Rajiv Wasan, General Secretary, Agra Footwear Manufacturers and Exporters Chambers (AFMEC) spoke to The Dollar Business on the concerns about the demonetisation and their association’s demand for increasing the cash withdrawal limit for leather products exporters as well as manufacturers.
He informed that the AFMEC has sent a letter to the Prime Minister’s office (PMO) and suggested the government should raise the withdrawal limit not just upto Rs. 2 lakh or Rs.5 lakh a week but in proportion to the wages of their [industry players] turnover.
“The government has set a withdrawal limit of Rs.50,000 in our current account which is not at all sufficient for us to meet our day to day expenses. What we are demanding is the wages of the workers. Since workers are of the lower strata, most of them are floating, i.e., they move to different factories wherever they find work. And now they are facing a liquidity crunch,” said Wasan.
When asked what suggestions did they give to the PM, Wasan said, “We have suggested a standard formula. We seek relaxation in the withdrawal limit, according to the turnover of a company. Generally, the component of the wages in the overall turnover of a company is around 10-13%. Supposing, there is a Rs.3600 crore turnover at the AFMEC and we take into account only 10% as wage component, that becomes Rs.360 crore a year. If we divide it on monthly and weekly basis then it becomes Rs.30 crore a month and Rs.7.5-8 crore a week. On this basis we have decided to demand a weekly withdrawal based on 10% of the turnover of a factory.”
Calling AFMEC’s proposed formula ‘very scientific and sensible’, he added, “If a factory has a low turnover of Rs.50 crore then it will be allowed to withdraw 10-12% as payment of wages to workers.”

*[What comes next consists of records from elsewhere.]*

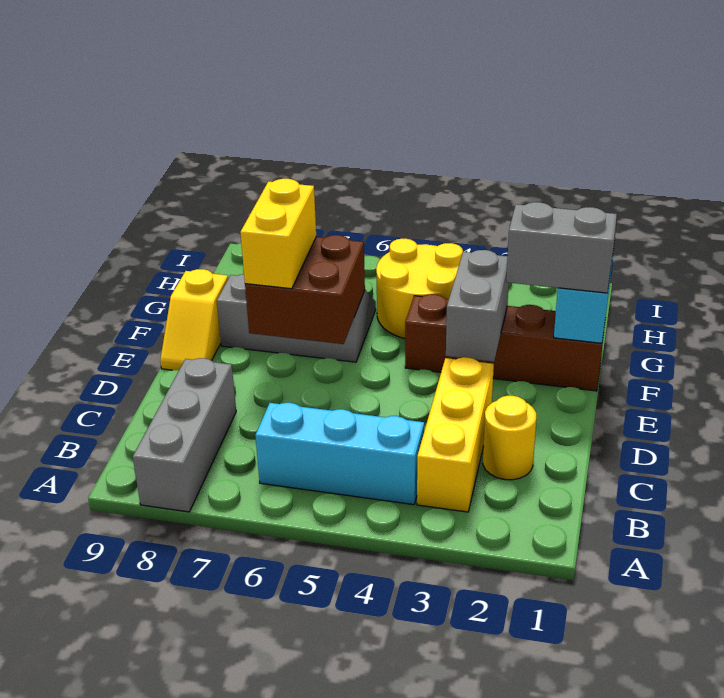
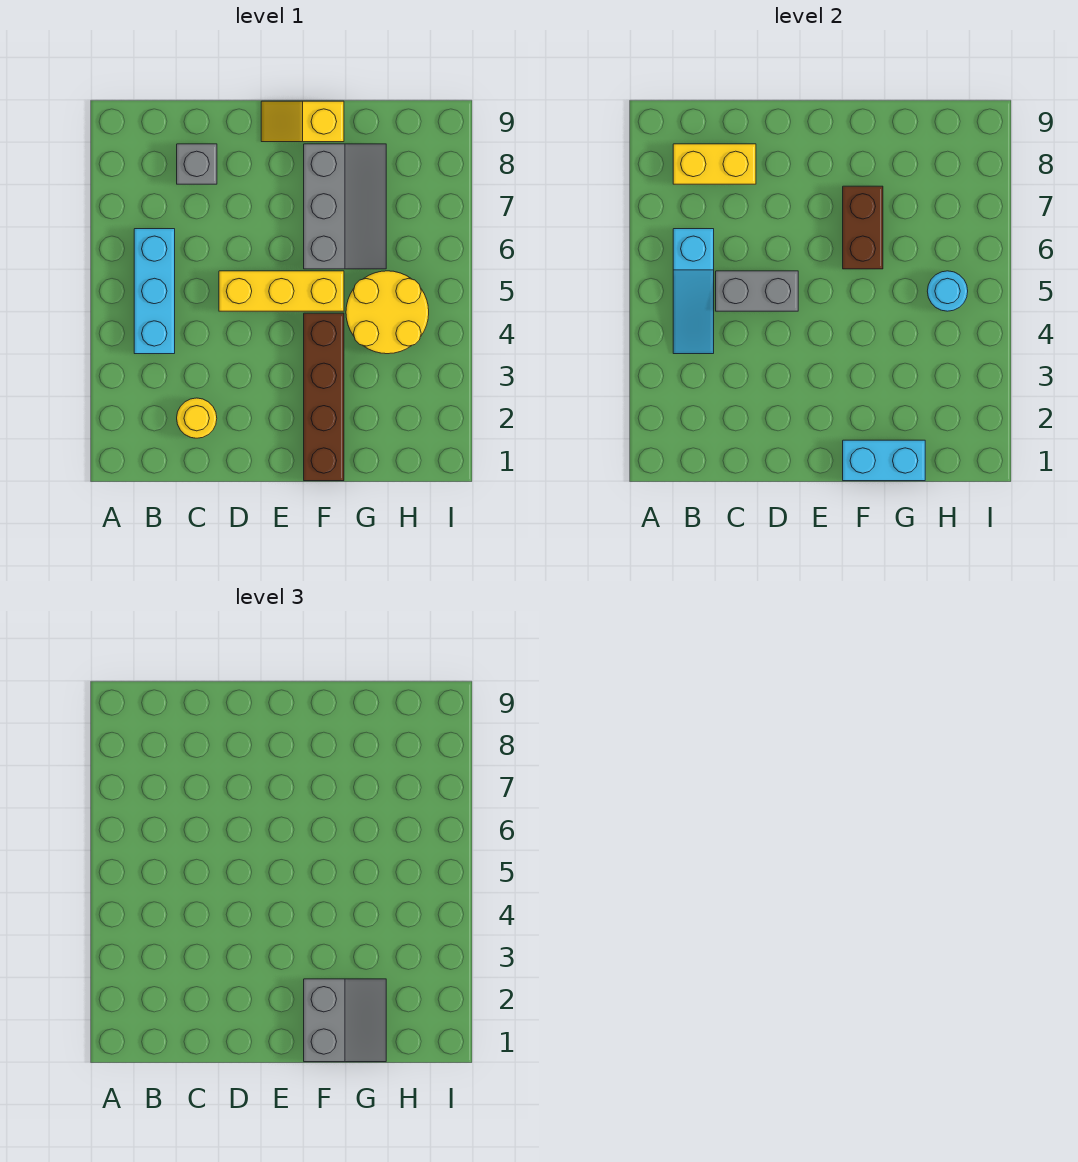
grey brick A8:C8 level 1 -> grey brick C8 level 1
yellow brick B3:D3 level 1 -> yellow brick D5:F5 level 1
none -> cyan slope B4:B6 level 2 top 6
grey brick E3:F3 level 2 -> grey brick C5:D5 level 2
brown brick E6:F7 level 2 -> brown brick F6:F7 level 2
yellow brick E7:F7 level 3 -> yellow brick B8:C8 level 2
none -> cyan round brick H5 level 2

When asked how the cash crunch is impacting the industry, Wasan said, “If the workers spend long hours in bank queues to withdraw cash, significant man hours are wasted; thereby, hampering productivity at the factories. Being exporters, our orders are time-bound. If we are not able to meet our orders on time, we will lose the foreign exchange and this will also hurt the image of not just the leather exports of India but also of Brand India globally. Global buyers are never going to understand such type of issues; they only want their shipments on time.”
However, he said he is hopeful that the government would meet AFMEC's demands and informed that the PMO has already reacted to their letter.
India’s leather industry is worth around $17.85 billion, which includes $5.85 million from exports alone.